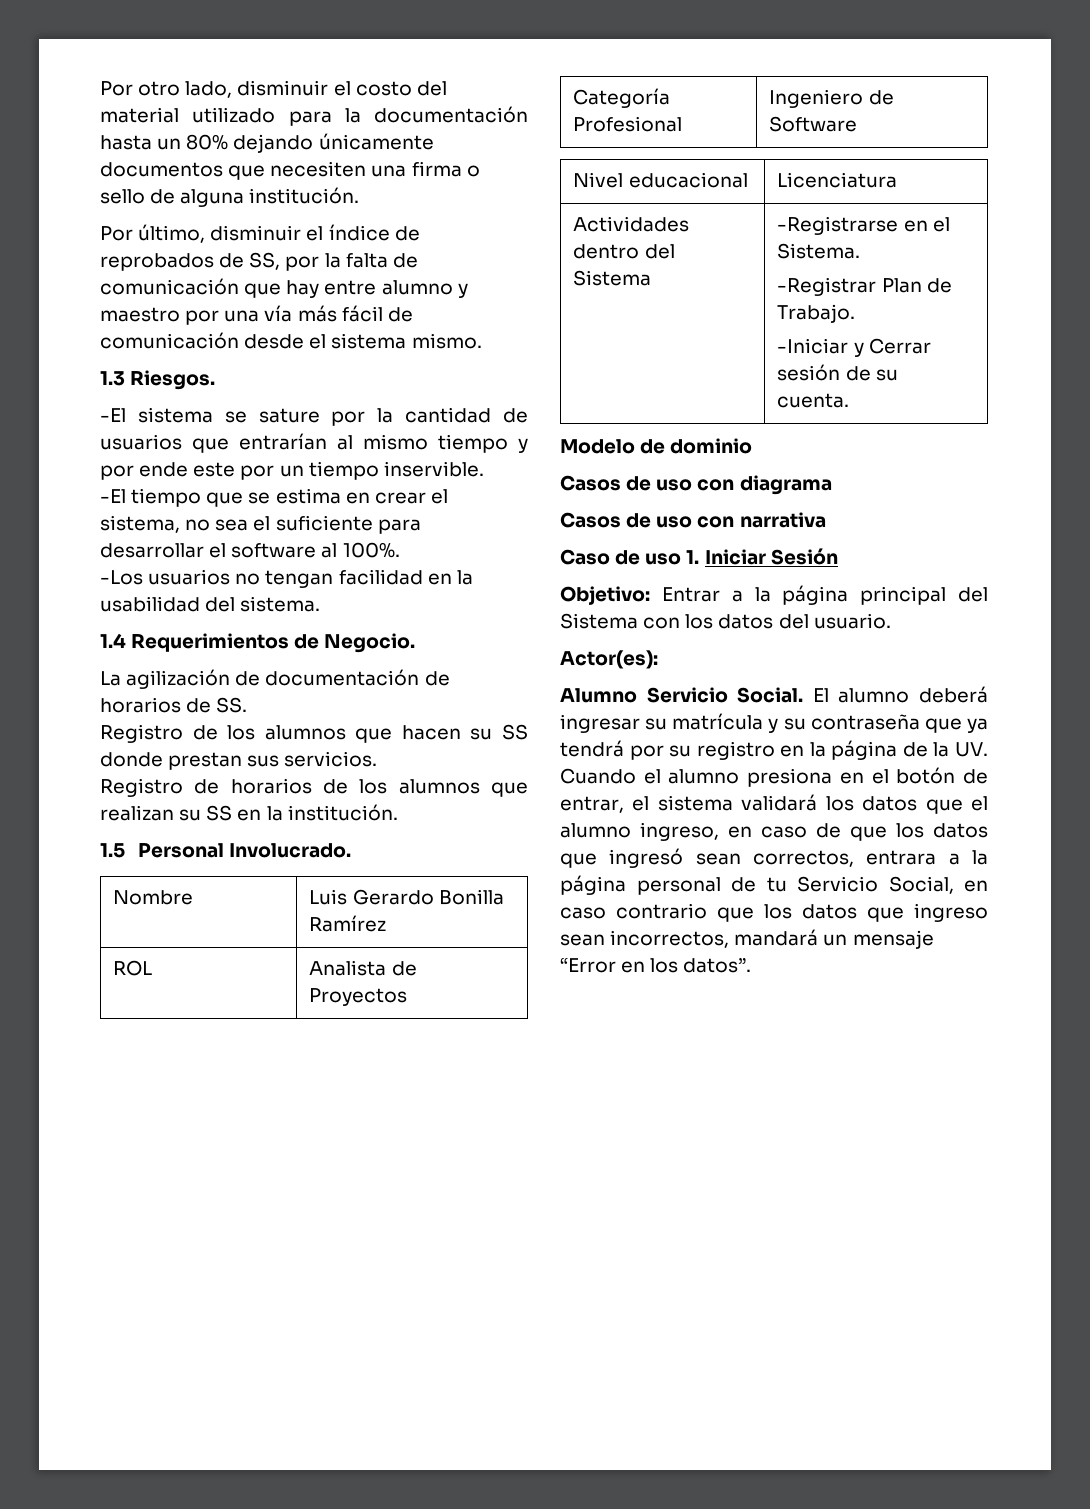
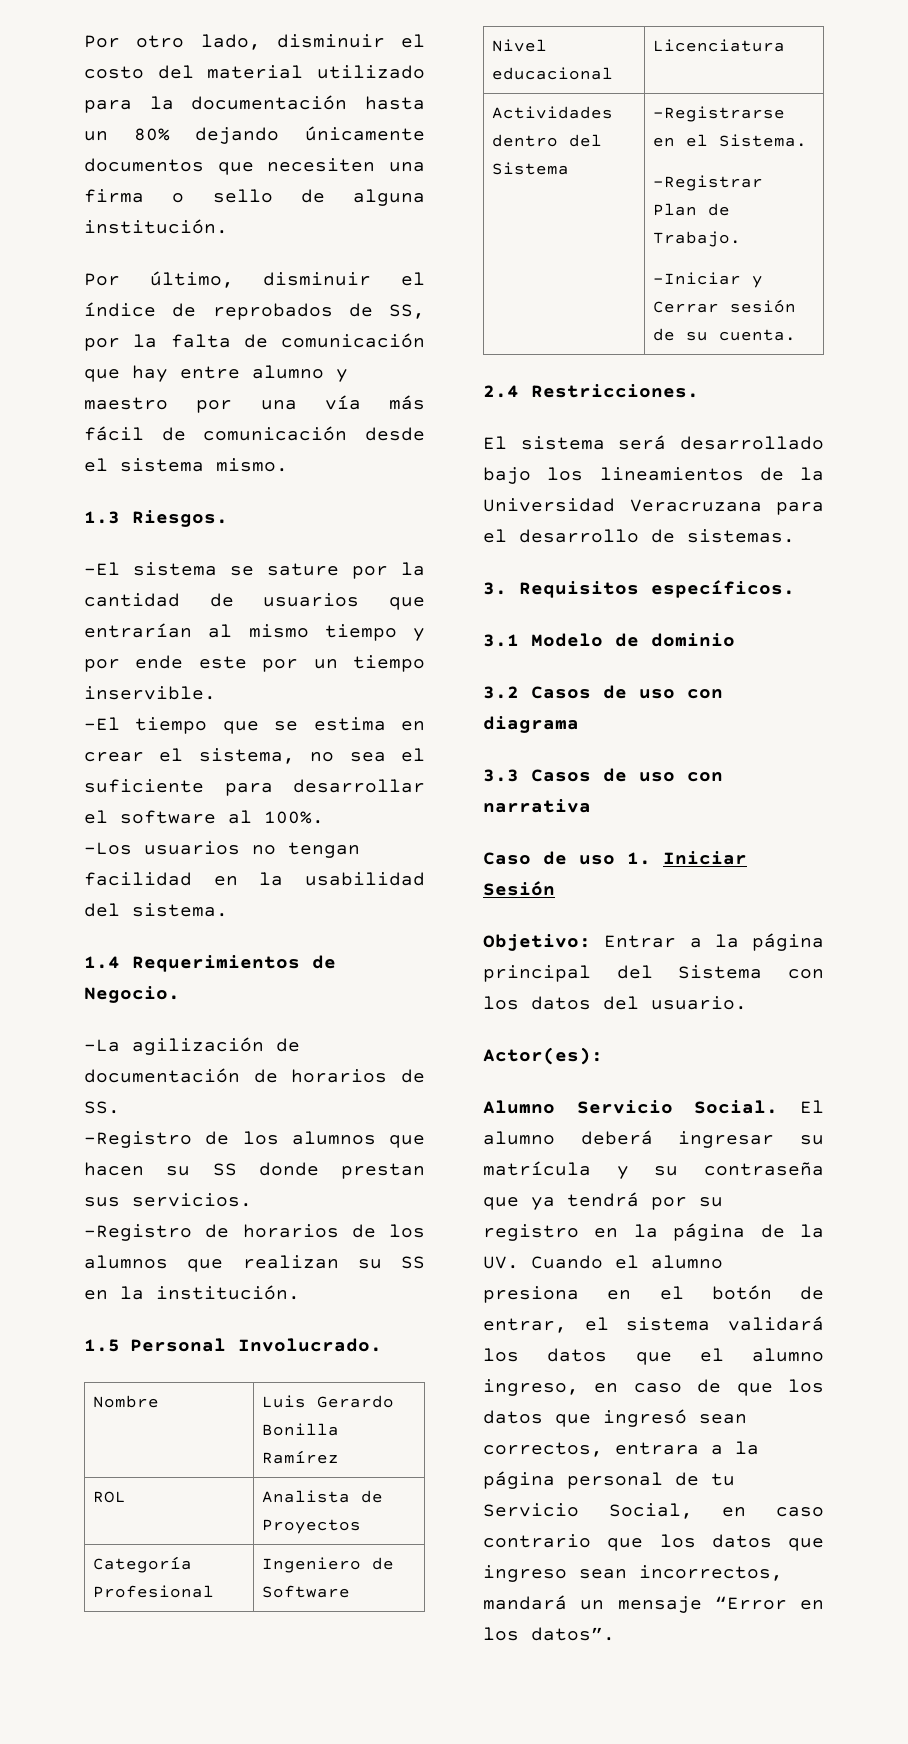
[100,671,121,686] La -> [84,1039,120,1052] -La
[100,724,183,743] Registro -> [84,1131,192,1148] -Registro
[100,778,183,797] Registro -> [84,1224,192,1241] -Registro
(850, 400) none -> [483,384,699,398] [483,435,824,450] [483,467,824,484] [483,498,824,515] [483,529,795,543] [483,580,795,598] [483,634,519,647] 2.4 Restricciones. // El sistema será desarrollado bajo los lineamientos de la Universidad Veracruzana para el desarrollo de sistemas. // 3. Requisitos específicos. // 3.1
(753, 446) none -> [483,686,519,699] 3.2
(832, 485) none -> [483,769,519,782] 3.3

● THE PROBLEM
Restate the entries above word for word, minus the pictures.

● RESULT BELOW
[100,671,121,686] La -> [84,1039,120,1052] -La
[100,724,183,743] Registro -> [84,1131,192,1148] -Registro
[100,778,183,797] Registro -> [84,1224,192,1241] -Registro
(850, 400) none -> [483,384,699,398] [483,435,824,450] [483,467,824,484] [483,498,824,515] [483,529,795,543] [483,580,795,598] [483,634,519,647] 2.4 Restricciones. // El sistema será desarrollado bajo los lineamientos de la Universidad Veracruzana para el desarrollo de sistemas. // 3. Requisitos específicos. // 3.1
(753, 446) none -> [483,686,519,699] 3.2
(832, 485) none -> [483,769,519,782] 3.3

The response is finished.